With respect, Jeff, I think you missed the mark on this post.

You said: “But what really struck me about these services is how they’re a perfect embodiment of a classical computer science concept–the hash table”

Rich said: “by transforming the key using a HASH FUNCTION into a hash”

These services take a long URL, store them in a database, and then provide a key to that table. The key is computed based on the quantity of data in the table. It is NOT computer through a reproducible algorithm operating only on the URL input. Therefore what we’re talking about is not a ‘Hash Table’, it’s just a ‘Table’.

(Reminds me of the old quip “What do they call Chinese Food in China? Food, of course.”)

Or, said another way:

Database table != Hash table

Wow, Jeff. You either need to lay off the Mountain Dew, get more sleep, or spend more time programming and less time blogging.

Here’s a shorter version of how URL shortening services work:

They assign an incrementing integer to each new URL. This integer is usually encoded in the URL in some higher base (often 36 or 64). THE END

It is NOT computer through a reproducible algorithm operating only on the URL input. Therefore what we’re talking about is not a ‘Hash Table’, it’s just a ‘Table’.

That’s fair.

To generate VERY VERY small keys (eg, “808”, “cyu”, “etc”), hash functions clearly won’t work. Not enough bits, too many potential collisions. Clearly the short URL generators with tiny keys are not using hashes.

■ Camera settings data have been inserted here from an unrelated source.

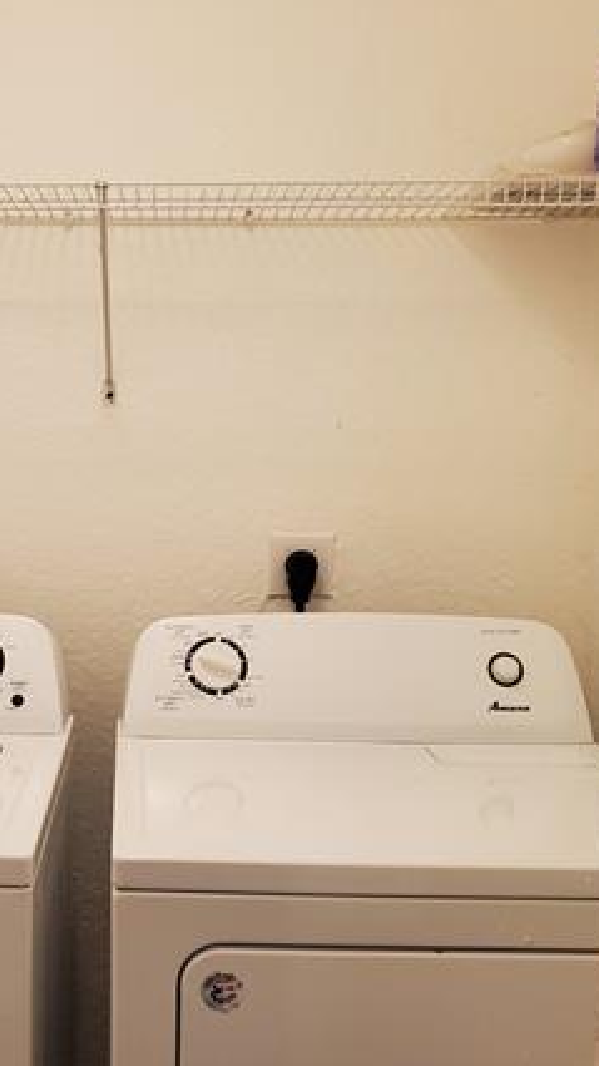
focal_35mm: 40
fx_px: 1130
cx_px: 75
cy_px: 620
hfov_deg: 28.7
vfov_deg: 50.3
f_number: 1.5
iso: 125
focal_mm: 4.3
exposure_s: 1/120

It’s impossible.

But I think it is eminently possible to generate a typical 40-64 bit hash using an existing hash algorithm based on the URL, which would resolve down to 8-10 characters.

It might even be possible to write a custom hash that did better on URLs.

But in the end, the simplest answer is probably the correct one-- iterate through all possible combinations, growing the string as necessary when you exhaust the key space.

So I re-award tinywords 0.5 and subtract 0.5 from myself. :slight_smile:

I have only used url shortening services for the most obtuse of URLs. Generally speaking very complicated QStrings like to send my mom a link to a product at Costco or Amazon (sometimes they get really long).

While I love the succinct nature of shortened communication in text messages and twitter, I hope it doesn’t lead to a greater down of language as a whole. However, you have to admit that some thing http://sentenc.es/ is very sexy because it forces people to get to the point and saves time.

sending out very long hyperlinks in email is always risky; you never know when
the email clients will insert line breaks in the links and render them unclickable

… which is why we need to pry those broken, ancient mailreaders from the 80-column terminal curmudgeons, and convince them that email is stopped being an 80 column, ASCII format 20 years ago, and if they insist on treating it as such, they have no right to complain when the rest of us want to move on and send formatted text with flowing word wrapping, reliable quoting, etc. (i.e. html-email)

A system that recycled their links wouldn’t be of much use. :frowning:

But the web interface for Twitter still won’t let you enter urls if the resulting text BEFORE shortening the URL will be longer than 140 chars. It’s a design flaw. It should check the resulting string AFTER shortening the URL.

Heck, why even use the URL at all? Why not convert any URLs found to a short URL and represent the link with the word “link”? Then calculate the total length of the string and check to see if it 140 chars?